- _WRITTEN TASK A_
In the rows, starting at the beginning and ending at the line containing "Identify the document", swap "elements" for "items" and give those lines back with nothing else changed. Leave the picture out.

- _PAGE EXTRACT_
+ + +

Degenerate Dimensions are transactional numbers identifying the Natural Keys without additional attributes in the Fact table (Ex: order number, invoice number, transactional timestamp). These can be Parent Header Keys used in the design of parent-child transaction systems, can live in the Fact Tables due to being a unique parent transactional Natural Key, and would have high cardinality as it would not benefit performance being in a dimensional table.

Slowly Changing Dimensions

Infrequently changing dimensions need to track time-variant dimension attributes required by business requirements. Some examples of typical slowly changing dimensions are entities as names of geographical locations, customers, or products.

Type 1 SCD

Old value has no business significance. Old value is just overwritten with a current value in a data row. Historically accurate associations are lost.

Type 2 SCD

New value has business significance to track changing values. Most popular to track changes in attribute values with the Natural Keys, Row Effective Date, Row Expiration Date and Current Row Indicator. This requires updates to prior row of the Row Expiration with the Current Date and Current Row Indicator set to No. Additionally, it requires a new row with a new Surrogate Primary Key, Row Effective Date of the Current Date, Current Row Indicator to Yes and the new attribute values.

Type 3 SCD

New Value has a “soft” change business significance that logically acts as if change has not occurred. As it is infrequently used as a new column is added to the dimension table. Alternatively, old attribute value is pushed into a “prior” attribute column and the new attribute is overwriting the existing column.

Mini-Dimensions

When Type 2 SCD dimension rows get too large (millions of rows), frequent changing attributes can break into their own separate dimensions of Branded Ranges and Restricted Growth.

Banded ranges of values clumped together into a new dimension. Limited by the specificity of data to change to different set of value bands at later time.

Restricts growth to itself and cannot be too large (less than 200K rows). Create another mini-dimension when exceeding the 200K rows limit.

Role-Playing Dimensions

Role-playing dimensions are same physical dimension plays distinct logical roles. Examples of such are multiple dimension values associated to each fact row (eg., Order Date Dimension, Invoice Date Dimension, Shipped Date Dimesnion). Additionally, self Joined dimension for each role-playing such as person dimension can role-play organizational role of employee, manager, director, etc.

Junk Dimensions

Junk Dimensions are miscellaneous attributes that can’t find an appropriate existing dimension. Place miscellaneous attributes into 1 or more junk dimensions to balance the dimension-to-fact table size ratio. Categorize attributes together like comments and put them into a junk dimension.

+ + +

- _GIVEN DATA_
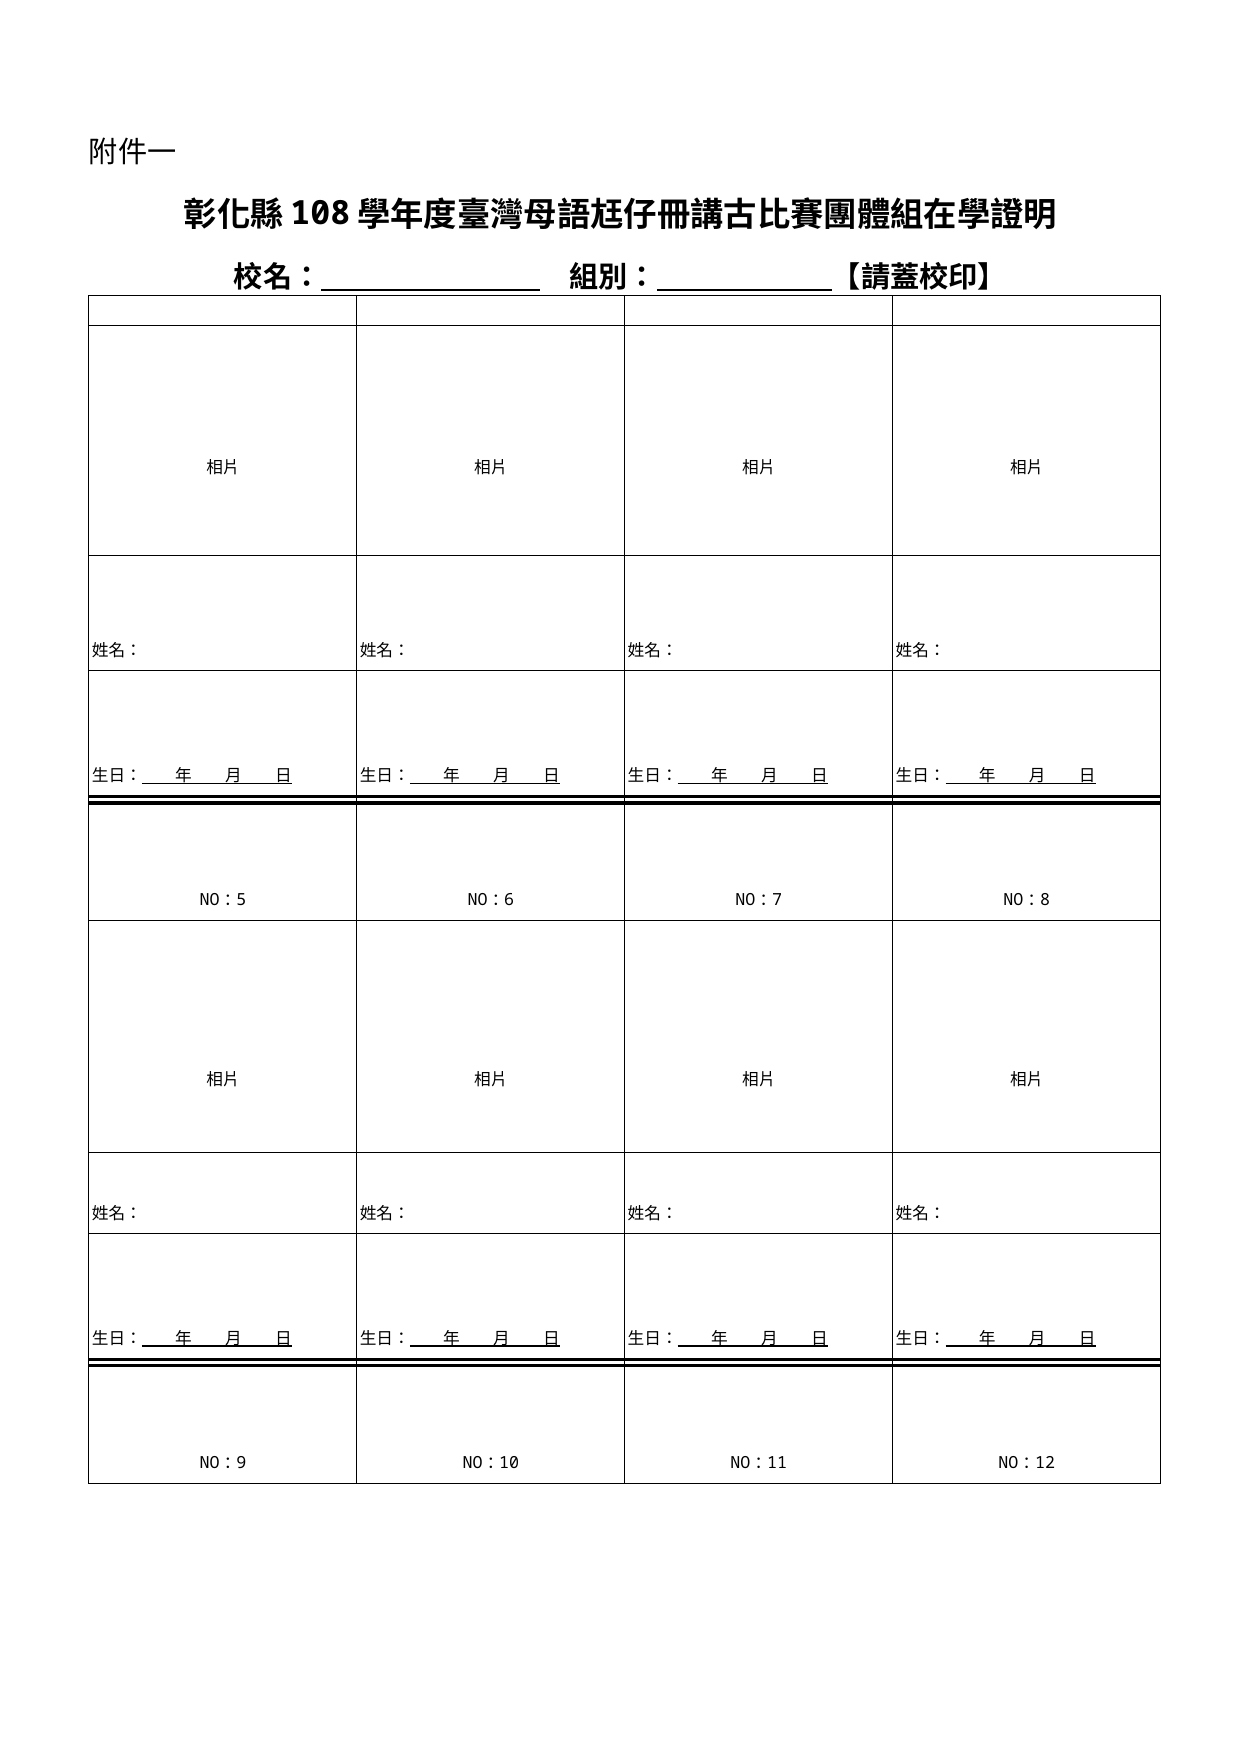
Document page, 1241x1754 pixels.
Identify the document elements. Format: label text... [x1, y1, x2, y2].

text 校名： 組別： 【請蓋校印】 [89, 233, 1152, 295]
table_cell 生日： 年 月 日 [893, 1234, 1160, 1358]
table_cell NO：8 [893, 805, 1160, 920]
table_cell 相片 [625, 326, 892, 554]
table_cell 相片 [893, 326, 1160, 554]
table_header NO：3 [625, 296, 892, 325]
table_cell 姓名： [893, 556, 1160, 670]
table_header NO：2 [357, 296, 624, 325]
table_cell 生日： 年 月 日 [625, 671, 892, 795]
table_cell 生日： 年 月 日 [89, 671, 356, 795]
table_header NO：1 [89, 296, 356, 325]
table_cell 生日： 年 月 日 [89, 1234, 356, 1358]
table_cell 相片 [893, 921, 1160, 1152]
table_cell NO：7 [625, 805, 892, 920]
table_cell 姓名： [357, 556, 624, 670]
table_cell 相片 [625, 921, 892, 1152]
text 彰化縣108學年度臺灣母語尪仔冊講古比賽團體組在學證明 [89, 170, 1152, 233]
table_cell 姓名： [89, 1153, 356, 1233]
table_cell 姓名： [89, 556, 356, 670]
table_cell 生日： 年 月 日 [625, 1234, 892, 1358]
table_cell NO：5 [89, 805, 356, 920]
table_cell NO：12 [893, 1367, 1160, 1483]
table_cell 相片 [357, 921, 624, 1152]
table_cell NO：6 [357, 805, 624, 920]
table_cell NO：10 [357, 1367, 624, 1483]
table_cell 姓名： [357, 1153, 624, 1233]
table_cell 生日： 年 月 日 [357, 1234, 624, 1358]
table_cell 相片 [357, 326, 624, 554]
table_cell 相片 [89, 326, 356, 554]
table_cell NO：11 [625, 1367, 892, 1483]
table_cell 姓名： [625, 556, 892, 670]
text 附件一 [89, 108, 1152, 170]
table_header NO：4 [893, 296, 1160, 325]
table_cell 生日： 年 月 日 [357, 671, 624, 795]
table_cell 相片 [89, 921, 356, 1152]
table_cell 姓名： [893, 1153, 1160, 1233]
table_cell 姓名： [625, 1153, 892, 1233]
table_cell NO：9 [89, 1367, 356, 1483]
table_cell 生日： 年 月 日 [893, 671, 1160, 795]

+ + +

- _WRITTEN TASK B_
Answer these from the passage on dimension types:
(i) In Type 1 SCD, what happens to the old value?
(ii) What row limit is given for a mini-dimension?
(iii) What kind of attributes go into junk dimensions?

- _EXERCISE ANSWER A_
Document page, 1241x1754 pixels.
Identify the document items. Format: label text... [x1, y1, x2, y2].

- _EXERCISE ANSWER B_
(i) It is overwritten with a current value in a data row.
(ii) Less than 200K rows.
(iii) Miscellaneous attributes that can't find an appropriate existing dimension.